Content determination is the process of deciding what information to include or exclude in a document. It involves considering the intended audience, style, and format. Humans typically perform this task, but computers can use techniques such as the outline, statistical, and explicit reasoning methods. The ultimate goal is to develop a computer capable of understanding data and producing summaries based on the objectives of the text.
Content determination occurs when a person, group, or program decides what information should be included or excluded within a document or text. It is related to concepts related to document structuring. It is also related to natural language generation and computational linguistics. Each area of study uses content determination to examine how information is chosen.

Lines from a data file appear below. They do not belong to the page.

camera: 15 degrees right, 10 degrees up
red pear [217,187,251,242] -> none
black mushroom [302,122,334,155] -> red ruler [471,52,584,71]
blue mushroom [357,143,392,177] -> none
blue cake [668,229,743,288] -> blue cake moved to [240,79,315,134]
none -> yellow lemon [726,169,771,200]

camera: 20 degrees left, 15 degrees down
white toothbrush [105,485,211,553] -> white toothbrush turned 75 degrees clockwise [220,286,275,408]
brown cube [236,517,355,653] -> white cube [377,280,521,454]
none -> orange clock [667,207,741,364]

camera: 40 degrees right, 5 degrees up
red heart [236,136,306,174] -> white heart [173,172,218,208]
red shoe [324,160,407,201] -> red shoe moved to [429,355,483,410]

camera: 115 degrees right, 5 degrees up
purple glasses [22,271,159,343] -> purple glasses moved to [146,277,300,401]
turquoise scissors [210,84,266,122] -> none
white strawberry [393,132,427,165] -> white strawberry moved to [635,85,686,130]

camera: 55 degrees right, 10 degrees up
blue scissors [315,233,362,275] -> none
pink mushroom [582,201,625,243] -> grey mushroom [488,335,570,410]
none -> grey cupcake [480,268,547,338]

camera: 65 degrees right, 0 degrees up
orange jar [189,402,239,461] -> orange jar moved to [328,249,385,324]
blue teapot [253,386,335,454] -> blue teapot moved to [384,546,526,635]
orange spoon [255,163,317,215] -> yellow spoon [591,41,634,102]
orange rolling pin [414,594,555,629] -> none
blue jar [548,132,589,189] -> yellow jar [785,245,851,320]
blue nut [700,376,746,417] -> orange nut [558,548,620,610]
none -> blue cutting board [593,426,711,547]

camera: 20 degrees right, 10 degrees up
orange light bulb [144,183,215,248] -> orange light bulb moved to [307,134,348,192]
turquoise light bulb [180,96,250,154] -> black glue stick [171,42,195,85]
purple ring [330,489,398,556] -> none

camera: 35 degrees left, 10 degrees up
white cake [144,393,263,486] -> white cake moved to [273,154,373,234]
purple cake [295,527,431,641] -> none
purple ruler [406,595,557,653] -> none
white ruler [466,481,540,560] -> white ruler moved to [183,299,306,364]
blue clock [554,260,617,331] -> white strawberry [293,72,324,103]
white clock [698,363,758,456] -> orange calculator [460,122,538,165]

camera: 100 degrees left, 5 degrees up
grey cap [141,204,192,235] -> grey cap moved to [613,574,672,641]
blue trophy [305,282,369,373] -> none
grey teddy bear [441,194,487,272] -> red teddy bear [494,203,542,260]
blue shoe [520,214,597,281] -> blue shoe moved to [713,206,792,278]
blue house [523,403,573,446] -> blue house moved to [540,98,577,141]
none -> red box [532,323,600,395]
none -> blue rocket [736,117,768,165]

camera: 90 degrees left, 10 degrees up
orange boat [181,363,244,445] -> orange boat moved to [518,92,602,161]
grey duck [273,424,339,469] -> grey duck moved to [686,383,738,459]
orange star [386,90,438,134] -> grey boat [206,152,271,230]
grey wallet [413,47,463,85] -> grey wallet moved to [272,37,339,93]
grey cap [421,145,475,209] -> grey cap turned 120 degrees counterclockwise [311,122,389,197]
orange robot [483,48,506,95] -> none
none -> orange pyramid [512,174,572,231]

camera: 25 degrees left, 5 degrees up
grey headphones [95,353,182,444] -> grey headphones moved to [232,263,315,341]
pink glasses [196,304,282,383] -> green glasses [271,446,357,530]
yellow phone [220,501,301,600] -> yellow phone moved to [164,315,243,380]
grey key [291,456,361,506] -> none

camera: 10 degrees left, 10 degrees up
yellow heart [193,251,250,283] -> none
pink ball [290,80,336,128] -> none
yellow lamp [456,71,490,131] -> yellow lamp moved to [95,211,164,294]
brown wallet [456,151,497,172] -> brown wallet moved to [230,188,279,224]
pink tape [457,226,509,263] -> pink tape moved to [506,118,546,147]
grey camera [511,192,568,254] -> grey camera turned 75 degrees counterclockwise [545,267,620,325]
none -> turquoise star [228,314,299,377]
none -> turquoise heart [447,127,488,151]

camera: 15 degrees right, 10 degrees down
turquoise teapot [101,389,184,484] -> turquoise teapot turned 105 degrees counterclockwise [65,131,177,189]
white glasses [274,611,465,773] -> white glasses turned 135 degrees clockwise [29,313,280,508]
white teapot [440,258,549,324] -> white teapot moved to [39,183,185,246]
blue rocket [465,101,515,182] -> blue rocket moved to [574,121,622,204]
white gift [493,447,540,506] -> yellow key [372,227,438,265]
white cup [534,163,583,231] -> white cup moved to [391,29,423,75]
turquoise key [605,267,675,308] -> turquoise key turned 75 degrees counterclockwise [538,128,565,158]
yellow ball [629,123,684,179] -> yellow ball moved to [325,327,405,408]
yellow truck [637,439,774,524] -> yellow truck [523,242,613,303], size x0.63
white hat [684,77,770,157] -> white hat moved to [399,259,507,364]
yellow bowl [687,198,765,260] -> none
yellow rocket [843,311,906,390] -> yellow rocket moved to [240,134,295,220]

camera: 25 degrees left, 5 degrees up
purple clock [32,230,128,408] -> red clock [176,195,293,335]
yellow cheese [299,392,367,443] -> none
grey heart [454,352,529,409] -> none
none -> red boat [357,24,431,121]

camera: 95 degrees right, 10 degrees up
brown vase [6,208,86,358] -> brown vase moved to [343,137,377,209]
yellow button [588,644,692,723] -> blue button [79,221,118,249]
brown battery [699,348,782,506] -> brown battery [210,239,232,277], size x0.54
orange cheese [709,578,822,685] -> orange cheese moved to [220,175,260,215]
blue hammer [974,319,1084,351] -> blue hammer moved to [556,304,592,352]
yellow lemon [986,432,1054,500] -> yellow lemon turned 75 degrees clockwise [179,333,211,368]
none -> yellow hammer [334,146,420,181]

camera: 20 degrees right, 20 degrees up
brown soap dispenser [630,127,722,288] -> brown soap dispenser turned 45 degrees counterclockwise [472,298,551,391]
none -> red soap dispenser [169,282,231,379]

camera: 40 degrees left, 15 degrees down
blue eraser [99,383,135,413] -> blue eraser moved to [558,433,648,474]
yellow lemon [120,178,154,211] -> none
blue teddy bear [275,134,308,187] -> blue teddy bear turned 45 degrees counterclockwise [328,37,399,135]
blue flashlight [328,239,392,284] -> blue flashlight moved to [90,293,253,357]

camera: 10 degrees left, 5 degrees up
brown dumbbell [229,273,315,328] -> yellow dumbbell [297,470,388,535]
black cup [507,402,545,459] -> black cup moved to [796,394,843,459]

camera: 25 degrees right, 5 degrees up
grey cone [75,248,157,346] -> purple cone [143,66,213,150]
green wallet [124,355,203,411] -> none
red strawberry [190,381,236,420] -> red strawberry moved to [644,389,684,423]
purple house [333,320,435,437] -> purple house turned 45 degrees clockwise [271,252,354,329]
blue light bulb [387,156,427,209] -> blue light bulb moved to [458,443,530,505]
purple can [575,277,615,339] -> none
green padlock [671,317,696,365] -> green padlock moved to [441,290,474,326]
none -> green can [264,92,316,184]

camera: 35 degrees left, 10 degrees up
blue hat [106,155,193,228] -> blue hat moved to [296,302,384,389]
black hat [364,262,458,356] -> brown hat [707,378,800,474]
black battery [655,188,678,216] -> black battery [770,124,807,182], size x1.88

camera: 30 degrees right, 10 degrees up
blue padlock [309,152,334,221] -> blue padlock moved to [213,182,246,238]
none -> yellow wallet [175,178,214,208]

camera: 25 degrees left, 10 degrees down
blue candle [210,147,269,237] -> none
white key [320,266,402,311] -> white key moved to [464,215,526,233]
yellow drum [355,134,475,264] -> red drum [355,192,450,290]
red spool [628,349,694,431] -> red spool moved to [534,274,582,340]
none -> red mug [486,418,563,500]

When considering what to include in a document or text, the compiler will either have conducted his research or been provided with all available data. Content determination covers the ways in which this information is reduced to the final document. This is done by determining what angle or focus of the text is and what information within the text is relevant to it.
The second consideration in determining content is its style. This tends to depend on the nature of the intended audience. The audience’s intellect and subject familiarity alter the lexical density and complexity of the information imparted. Academics will tend to produce denser writing than gossip magazines, for example. Other considerations include format size, whether it will be a book, article, or text message.
Each state of content determination is done by a human. There is the researcher and the writer, who are often, but not always, the same person, and then the editor or publishers. Each level has an opinion on what content is relevant to the goal of the text. Computational linguists and computer engineers have looked for ways to reproduce this system using computer programs instead of relying on humans.
There are three computational techniques employed by computers with regards to content determination. The ‘outline technique’ is based on the examination of written texts. Use the pre-screened texts as a basis for the information to be included in the produced text. The “statistical” method automatically determines the content based on a number of general statistics. “Explicit reasoning” uses artificial intelligence (AI) to examine and filter information.
The overall goal of content determination is to understand how documents are produced so that they can be reproduced using computers. The result of such success will be a computer capable of receiving data, filtering it and producing summaries of the most important information. The computer will base such documents not only on the information, but on the objectives of the text produced. In the vein of Chinese room theory, this could mean that the computer is capable of understanding data rather than being able to replicate and calculate.